The boot process of any operating system is an essential one. In those few seconds, all kinds of processes are getting started, and it is important that everything goes without a hitch. Unfortunately, that is not always the case.
“Reboot and Select Proper Boot Device” is something that happens to a lot of people, so you are not the only one seeing it. Lucky for you is that if you are viewing it, I am going to give you a few quick tips on how to fix your problem.
What can cause an error like that?
As with most errors of this nature, the cause can either be hardware or software-related. The software causes range from wrong BIOS settings, to improper shutdown and mixed up active partitions or corrupted Master Boot Record. By the way, you might also encounter a missing operating system issue.
On the hardware side of things, you are looking at the most obvious one – drive going bad. It usually happens with older devices, but that is mostly the case. As an alternative, the cables are also something that you should check, even if you are a laptop user.
Let’s dive in.
There are several options in your BIOS that can cause problems, so I’ll go over each one of them. To get into your BIOS, you will need to look into the user manual from your motherboard or laptop. All of them are unique, and it depends on the brand.
The first and most obvious thing you should check is the boot configuration. If the disk where you have Windows installed is not on the list or is not on the top, then you may have a problem. Head over to the boot tab and make the changes so that the BIOS will pull the boot files from the disk first.
This may be a long shot, but it is worth trying out. Newer versions of Windows come equipped with a feature called Legacy Boot, which is part of the modern replacement for BIOS, UEFI. Even though there are a lot of advantages, this option is known to cause boot problems.
The idea behind this option is to reverse the setting you have at the moment. Locate the Legacy Boot option, and if it’s enabled, you should disable it and ice versa. If this doesn’t work, you can revert it back to the way it was.
Setting the correct partition as active
Something that may cause this error is the improper partition is active, so the BIOS has no idea where to look for the boot files. To set the correct partition active, you will need to get to the Command Prompt. Since you are not able to boot your Windows, you will need a bootable Windows installation USB.
Boot from the USB and wait for the installation wizard to begin. You can leave the language, time and currency settings and keyboard layout default, because you will not be installing Windows.
On the next screen, click on “Repair your computer.”
This will pull up a different menu where you will need to click on “Troubleshooter.”
From the troubleshooting options, select “Advanced options.”
Finally, you will need to select “Command Prompt.”
There is a set of four commands that you will need to enter to set a specific partition as active:
- list disk
- select disk X (replace X with the number of the drive where Windows is installed)
- list volume
- select volume X (replace X with the number of the volume that contains the system files)

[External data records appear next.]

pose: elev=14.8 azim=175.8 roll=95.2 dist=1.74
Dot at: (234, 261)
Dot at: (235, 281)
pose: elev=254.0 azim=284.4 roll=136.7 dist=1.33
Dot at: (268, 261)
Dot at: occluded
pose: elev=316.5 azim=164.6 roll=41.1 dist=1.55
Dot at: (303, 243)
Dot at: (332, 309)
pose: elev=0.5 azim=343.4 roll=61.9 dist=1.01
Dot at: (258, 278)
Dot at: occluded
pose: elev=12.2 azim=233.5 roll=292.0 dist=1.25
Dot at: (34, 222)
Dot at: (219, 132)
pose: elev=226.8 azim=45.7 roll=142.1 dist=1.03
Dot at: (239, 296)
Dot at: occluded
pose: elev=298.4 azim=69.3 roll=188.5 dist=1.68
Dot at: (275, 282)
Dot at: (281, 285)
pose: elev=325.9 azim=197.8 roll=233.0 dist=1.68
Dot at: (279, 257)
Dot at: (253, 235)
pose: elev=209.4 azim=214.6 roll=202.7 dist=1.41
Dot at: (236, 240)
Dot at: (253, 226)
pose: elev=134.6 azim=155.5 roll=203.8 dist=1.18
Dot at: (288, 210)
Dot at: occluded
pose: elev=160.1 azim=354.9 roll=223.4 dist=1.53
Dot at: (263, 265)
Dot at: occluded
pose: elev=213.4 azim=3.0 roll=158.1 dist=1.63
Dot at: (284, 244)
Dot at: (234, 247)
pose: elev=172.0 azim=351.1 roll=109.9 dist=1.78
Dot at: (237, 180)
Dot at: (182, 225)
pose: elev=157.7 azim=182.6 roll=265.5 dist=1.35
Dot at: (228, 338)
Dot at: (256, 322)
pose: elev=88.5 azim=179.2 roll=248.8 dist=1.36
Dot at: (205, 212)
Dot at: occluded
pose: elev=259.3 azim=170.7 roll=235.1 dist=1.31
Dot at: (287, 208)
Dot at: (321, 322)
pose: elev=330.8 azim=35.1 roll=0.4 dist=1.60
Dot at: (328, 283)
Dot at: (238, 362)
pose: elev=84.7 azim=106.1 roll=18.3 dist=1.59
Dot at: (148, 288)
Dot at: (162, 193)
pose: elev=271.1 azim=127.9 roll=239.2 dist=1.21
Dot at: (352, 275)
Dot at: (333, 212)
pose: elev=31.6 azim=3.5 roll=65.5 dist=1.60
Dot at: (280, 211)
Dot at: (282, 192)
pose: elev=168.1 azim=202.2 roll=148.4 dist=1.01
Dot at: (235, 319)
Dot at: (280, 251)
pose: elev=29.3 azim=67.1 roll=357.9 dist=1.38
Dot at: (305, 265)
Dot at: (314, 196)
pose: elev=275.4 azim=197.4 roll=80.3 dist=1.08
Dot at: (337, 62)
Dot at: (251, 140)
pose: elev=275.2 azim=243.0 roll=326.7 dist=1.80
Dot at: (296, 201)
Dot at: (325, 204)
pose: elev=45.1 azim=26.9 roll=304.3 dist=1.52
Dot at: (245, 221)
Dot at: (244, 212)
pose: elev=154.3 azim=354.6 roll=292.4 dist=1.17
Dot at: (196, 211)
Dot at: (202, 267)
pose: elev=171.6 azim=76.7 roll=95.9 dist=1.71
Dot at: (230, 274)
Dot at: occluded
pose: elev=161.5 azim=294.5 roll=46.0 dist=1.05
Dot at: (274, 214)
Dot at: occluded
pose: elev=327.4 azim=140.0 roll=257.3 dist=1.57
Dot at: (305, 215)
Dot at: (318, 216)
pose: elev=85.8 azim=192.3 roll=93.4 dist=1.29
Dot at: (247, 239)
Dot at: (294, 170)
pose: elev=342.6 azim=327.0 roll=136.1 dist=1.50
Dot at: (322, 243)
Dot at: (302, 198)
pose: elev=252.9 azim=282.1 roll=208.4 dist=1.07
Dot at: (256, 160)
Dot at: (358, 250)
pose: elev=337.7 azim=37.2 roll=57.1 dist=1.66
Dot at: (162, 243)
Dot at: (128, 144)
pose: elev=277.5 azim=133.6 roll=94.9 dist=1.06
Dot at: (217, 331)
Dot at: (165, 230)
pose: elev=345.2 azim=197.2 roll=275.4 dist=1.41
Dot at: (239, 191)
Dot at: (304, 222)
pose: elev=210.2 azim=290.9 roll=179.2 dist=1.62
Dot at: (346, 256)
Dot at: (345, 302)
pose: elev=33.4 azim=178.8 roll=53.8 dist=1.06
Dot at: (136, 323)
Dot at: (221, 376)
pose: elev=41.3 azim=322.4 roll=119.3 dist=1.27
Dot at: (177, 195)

With time cables can degrade and simply stop working. This usually happens when you move them around a lot, or they are twisted past their breaking point. Before you start thinking of the worst, check your SATA cables from your motherboard to your disk. Try and plug the connector to another SATA connector on your motherboard. While you are there, you can also check the power cable from your power supply. Try and plug a different connector.
These kinds of problems are not very common on laptops because the disk is connected directly to the motherboard. The problem is that notebooks get banged around, and if the disk is not tight in its place, it may get lost. Remove the bottom lid of your laptop and check if the disk is in the correct position.
Checking the disk for errors and fixing them
Disks can get damaged, and that may lead to the error you are getting. There is good news and bad news. The good news is that some errors and be fixed, the bad news is that bad sectors cannot.
To run the check process on your disk, you will need to get to the Command Prompt following the procedure I explained in the previous section. When you get there, enter the command “chkdsk C: /f /r.” This command will scan the C partition and will try to fix any errors it finds. The process will take some time, and it will depend on the size and type of your disk. When it’s done, you will get a detailed report outlining what it managed to fix and what it cannot fix. The unfixable errors are very likely mechanical damage to the disk or bad sectors, meaning that you should consider replacing it.
Not being able to boot your computer is problematic, and even though it’s not something that you should panic instantly, there is a reason for concern. You can learn more boot errors here. Before you start thinking about a new computer, try the quick fixes I outlined in this article and see if they manage to solve your problem. Even if they don’t and the problem is with the disk, replacing it will get you back on track without spending a fortune on a new computer.
And as always, don’t forget to backup everything to avoid more significant problems in the future.